Replace the following:

  • DISK_NAME: the name for the new standalone disk.

  • ZONE: a zone near you. You must use this same zone when you create the temporary instance.

  • IMAGE_NAME: the name of the boot disk image that you imported.

Create a temporary instance where you can attach the standalone disk and configure the bootloader to function in a Google Cloud console environment.

gcloud compute instances create INSTANCE_NAME \
    --zone=ZONE \
    --disk name=DISK_NAME

Replace the following:

  • INSTANCE_NAME: a unique name for your instance

  • ZONE: the zone where you created the standalone disk

  • DISK_NAME: the name of the standalone disk that you created from the imported boot disk image

After you create the instance with the attached standalone disk, you have a virtual environment where you can modify the bootloader from your original boot disk image.

Configuring the boot disk

Connect to the instance, mount the standalone disk, and configure the bootloader so that it boots properly on Compute Engine.

  1. Connect to the temporary instance by using SSH-in-browser or the gcloud compute ssh command.
  2. Use the blkid command to identify the disk that you want to modify and the partitions that you need to mount. In this example, /dev/sdb is the disk that you imported.

    lsblk
    
    NAME   MAJ:MIN RM  SIZE RO TYPE MOUNTPOINT
    sda      8:0    0   10G  0 disk
    └─sda1   8:1    0   10G  0 part /
    sdb      8:16   0  100G  0 disk
    ├─sdb1   8:17   0   96G  0 part
    ├─sdb2   8:18   0    1K  0 part
    └─sdb5   8:21   0    4G  0 part
    
  3. Mount the root partition from the standalone disk to the /tmp directory. In this example /dev/sdb1 is the root partition and the other partitions do not require any modifications. Your partition scheme might require you to mount multiple partitions before you can access all of the files that you need to change.
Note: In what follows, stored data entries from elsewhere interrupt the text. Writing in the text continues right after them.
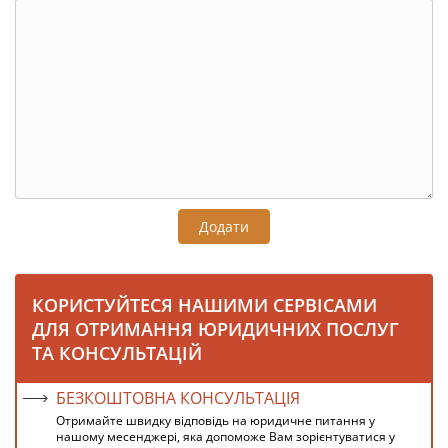
Додати
КОРИСТУЙТЕСЯ НАШИМИ СЕРВІСАМИ
ДЛЯ ОТРИМАННЯ ЮРИДИЧНИХ ПОСЛУГ
ТА КОНСУЛЬТАЦІЙ
БЕЗКОШТОВНА КОНСУЛЬТАЦІЯ
Отримайте швидку відповідь на юридичне питання у
нашому месенджері, яка допоможе Вам зорієнтуватися у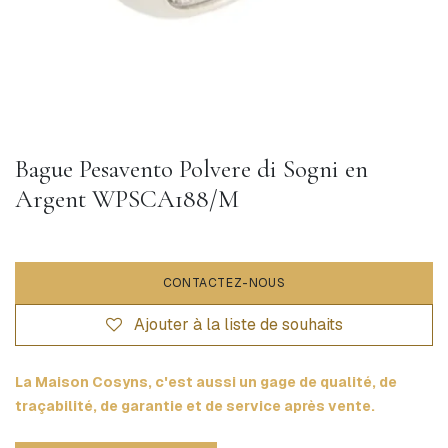
Bague Pesavento Polvere di Sogni en
Argent WPSCA188/M
CONTACTEZ-NOUS
Ajouter à la liste de souhaits
La Maison Cosyns, c'est aussi un gage de qualité, de
traçabilité, de garantie et de service après vente.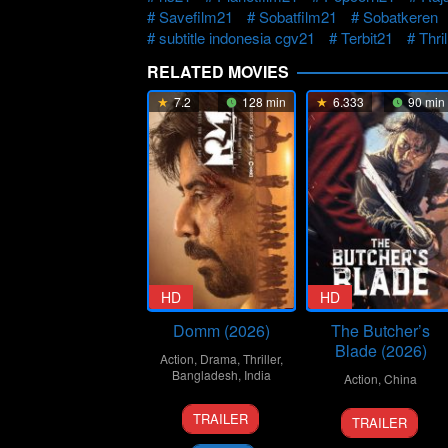
Savefilm21
Sobatfilm21
Sobatkeren
subtitle indonesia cgv21
Terbit21
Thril
RELATED MOVIES
7.2
128 min
6.333
90 min
HD
HD
Domm (2026)
The Butcher’s
Blade (2026)
Action
,
Drama
,
Thriller
,
Bangladesh
,
India
Action
,
China
21
Redoan
8
Liu
TRAILER
TRAILER
Mar
Rony
Jan
Wenpu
    sudo mount /dev/sdb1 /tmp
    
  4. Edit files that might cause the disk to fail the boot process. For more information, see the bootloader configuration instructions.
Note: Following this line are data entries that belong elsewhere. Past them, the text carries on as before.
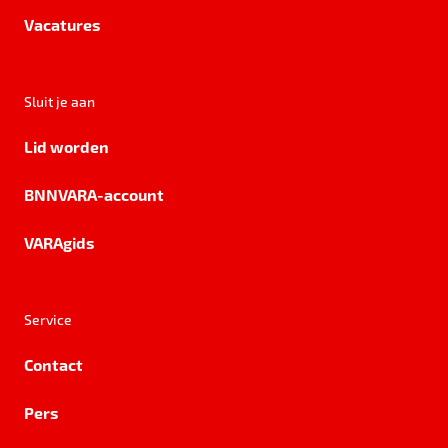
Vacatures
Sluit je aan
Lid worden
BNNVARA-account
VARAgids
Service
Contact
Pers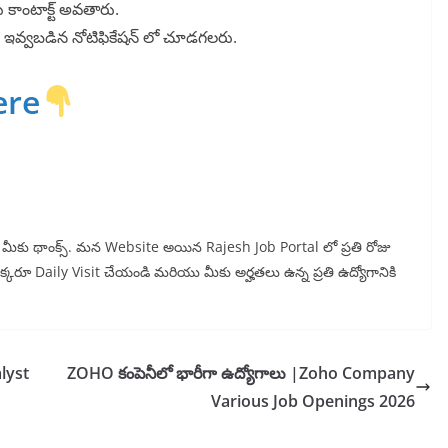
ు కాంటాక్ట్ అవతారు.
ింద ఇవ్వబడిన నోటిఫికేషన్ లో చూడగలరు.
ere
ున్న మీకు థాంక్స్. మన Website అయిన Rajesh Job Portal లో ప్రతి రోజు
 ఒక్కరూ Daily Visit చేయండి మరియు మీకు అర్హతలు ఉన్న ప్రతి ఉద్యోగానికి
lyst
ZOHO కంపెనీలో భారీగా ఉద్యోగాలు |Zoho Company
Various Job Openings 2026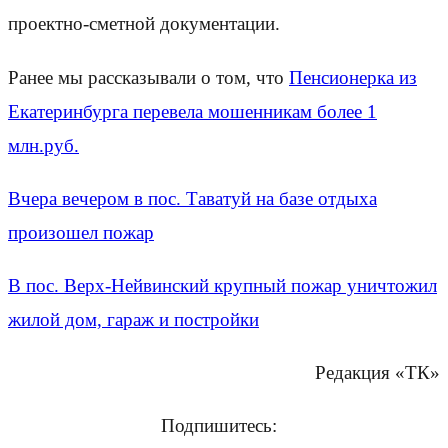
проектно-сметной документации.
Ранее мы рассказывали о том, что
Пенсионерка из
Екатеринбурга перевела мошенникам более 1
млн.руб.
Вчера вечером в пос. Таватуй на базе отдыха
произошел пожар
В пос. Верх-Нейвинский крупный пожар уничтожил
жилой дом, гараж и постройки
Редакция «ТК»
Подпишитесь: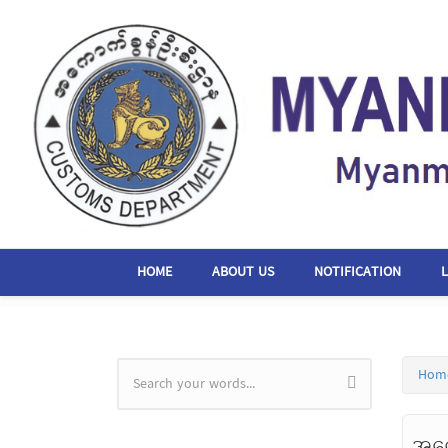
Skip to main content
HOME
ABOUT US
NOTIFICATION
Hom
Search form
အကေ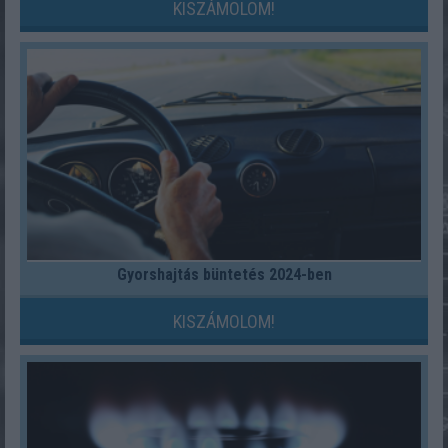
KISZÁMOLOM!
Gyorshajtás büntetés 2024-ben
KISZÁMOLOM!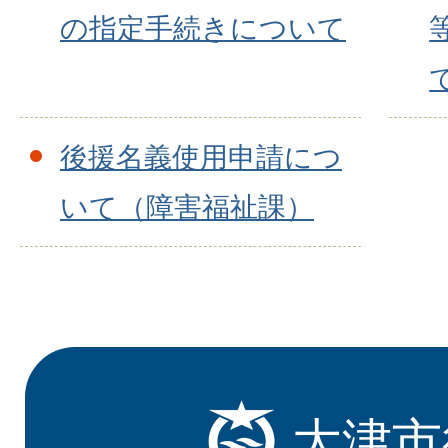
の指定手続きについて
後援名義使用申請につ
いて（障害福祉課）
大津市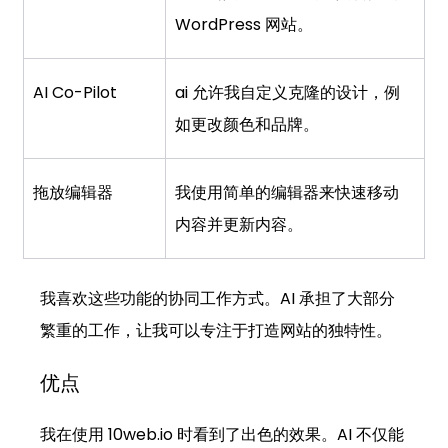
WordPress 网站。
AI Co-Pilot
ai 允许我自定义克隆的设计，例
如更改颜色和品牌。
拖放编辑器
我使用简单的编辑器来快速移动
内容并更新内容。
我喜欢这些功能的协同工作方式。AI 承担了大部分
繁重的工作，让我可以专注于打造网站的独特性。
优点
我在使用 
10web.io
 时看到了出色的效果。AI 不仅能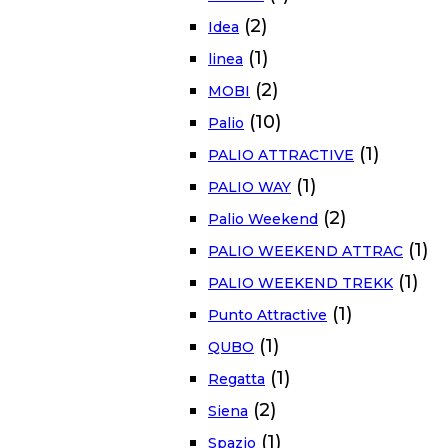
(2)
Idea
(1)
linea
(2)
MOBI
(10)
Palio
(1)
PALIO ATTRACTIVE
(1)
PALIO WAY
(2)
Palio Weekend
(1)
PALIO WEEKEND ATTRAC
(1)
PALIO WEEKEND TREKK
(1)
Punto Attractive
(1)
QUBO
(1)
Regatta
(2)
Siena
(1)
Spazio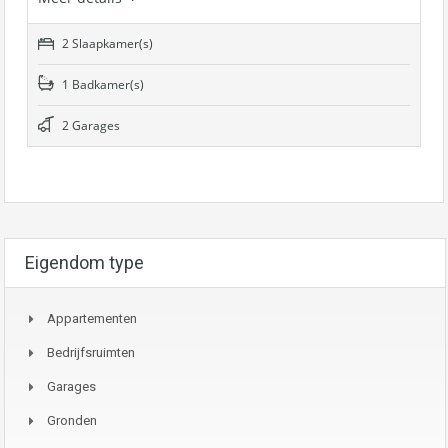
2 Slaapkamer(s)
1 Badkamer(s)
2 Garages
Eigendom type
Appartementen
Bedrijfsruimten
Garages
Gronden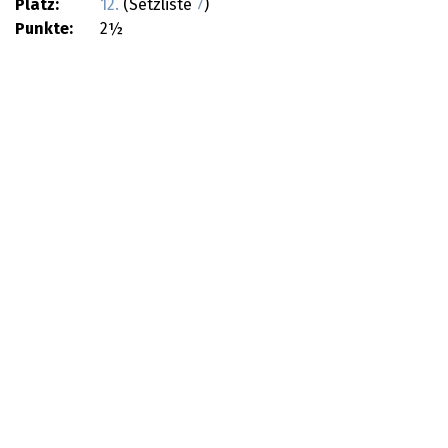
Platz:
12.
(Setzliste
7
)
Punkte:
2½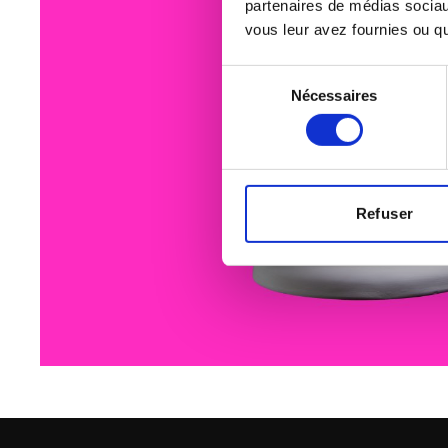
partenaires de médias sociaux
vous leur avez fournies ou qu'
Sélection
Nécessaires
du
consentement
Refuser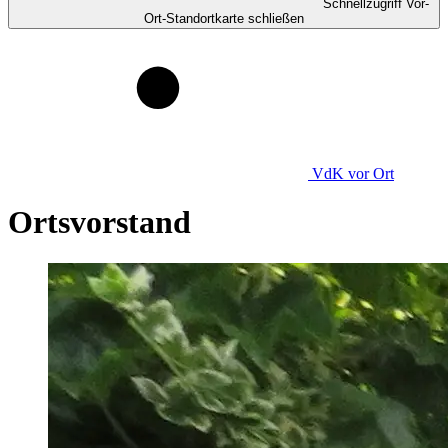
Schnellzugriff Vor-
Ort-Standortkarte schließen
VdK
vor Ort
Ortsvorstand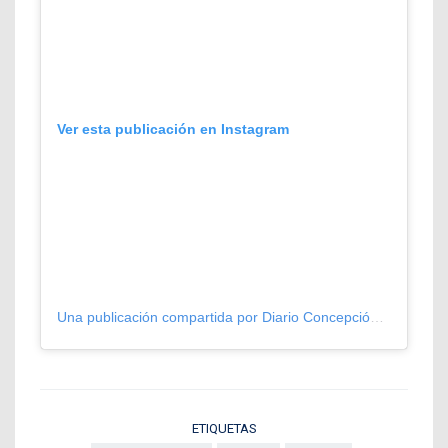
Ver esta publicación en Instagram
Una publicación compartida por Diario Concepción (@diarioconcepcion)
ETIQUETAS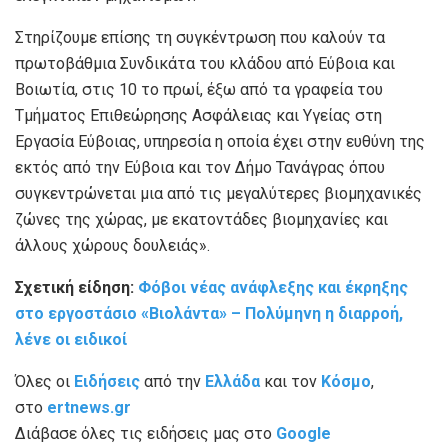
Στηρίζουμε επίσης τη συγκέντρωση που καλούν τα
πρωτοβάθμια Συνδικάτα του κλάδου από Εύβοια και
Βοιωτία, στις 10 το πρωί, έξω από τα γραφεία του
Τμήματος Επιθεώρησης Ασφάλειας και Υγείας στη
Εργασία Εύβοιας, υπηρεσία η οποία έχει στην ευθύνη της
εκτός από την Εύβοια και τον Δήμο Τανάγρας όπου
συγκεντρώνεται μια από τις μεγαλύτερες βιομηχανικές
ζώνες της χώρας, με εκατοντάδες βιομηχανίες και
άλλους χώρους δουλειάς».
Σχετική είδηση:
Φόβοι νέας ανάφλεξης και έκρηξης
στο εργοστάσιο «Βιολάντα» – Πολύμηνη η διαρροή,
λένε οι ειδικοί
Όλες οι
Ειδήσεις
από την
Ελλάδα
και τον
Κόσμο
,
στο
ertnews.gr
Διάβασε όλες τις ειδήσεις μας στο
Google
  5. Unmount the boot disk from the temporary instance.

    sudo umount /tmp
    

Using the boot disk

When you have finished configuring this disk, detach it, and use it as the boot disk for new instance.

Console

Detach the standalone disk from the temporary instance.

  1. In the Google Cloud console, go to the VM instances page.

    Go to Instances

  2. On the list of instances, click the name of the temporary instance where you modified the standalone boot disk. The instance details page opens.

  3. At the top of the instance details page, click Edit.

  4. Under Additional disks, click the X next to the standalone disk to indicate that you want to detach it from the temporary instance.

  5. Click Save to save your changes.

Use the detached standalone disk to create an instance.

  1. In the Google Cloud console, go to the VM instances page.

    Go to Instances

  2. Click the Create instance button.

  3. On the Create an instance page, specify an instance name and a zone in which to locate the instance. The zone must be the same zone where you created your standalone disk.

  4. Under Boot disk, click Change to begin configuring your boot disk.

  5. In the Existing disks tab, choose the standalone boot disk to use as the boot disk for this new instance.

  6. Click the Create button to create the instance.

gcloud

Detach the standalone disk from the temporary instance.

gcloud compute instances detach-disk INSTANCE_NAME \
    --disk name=DISK_NAME

Replace the following:

  • INSTANCE_NAME: A unique name for your instance.
  • DISK_NAME: The name for the new standalone disk.

Use the detached standalone disk to create an instance.

gcloud compute instances create INSTANCE_NAME \
    --zone ZONE \
    --disk name=DISK_NAME,boot=yes

Replace the following:

  • INSTANCE_NAME: a unique name for your instance
  • ZONE: the zone where the standalone disk is located
  • DISK_NAME: the name of the standalone disk that you created from the imported boot disk image

Test the instance that you created using the modified boot disk. If you are still unable to connect to the instance, view the serial port output again to identify where the boot process is failing. Repeat the troubleshooting process until you correct the issues with the boot disk image.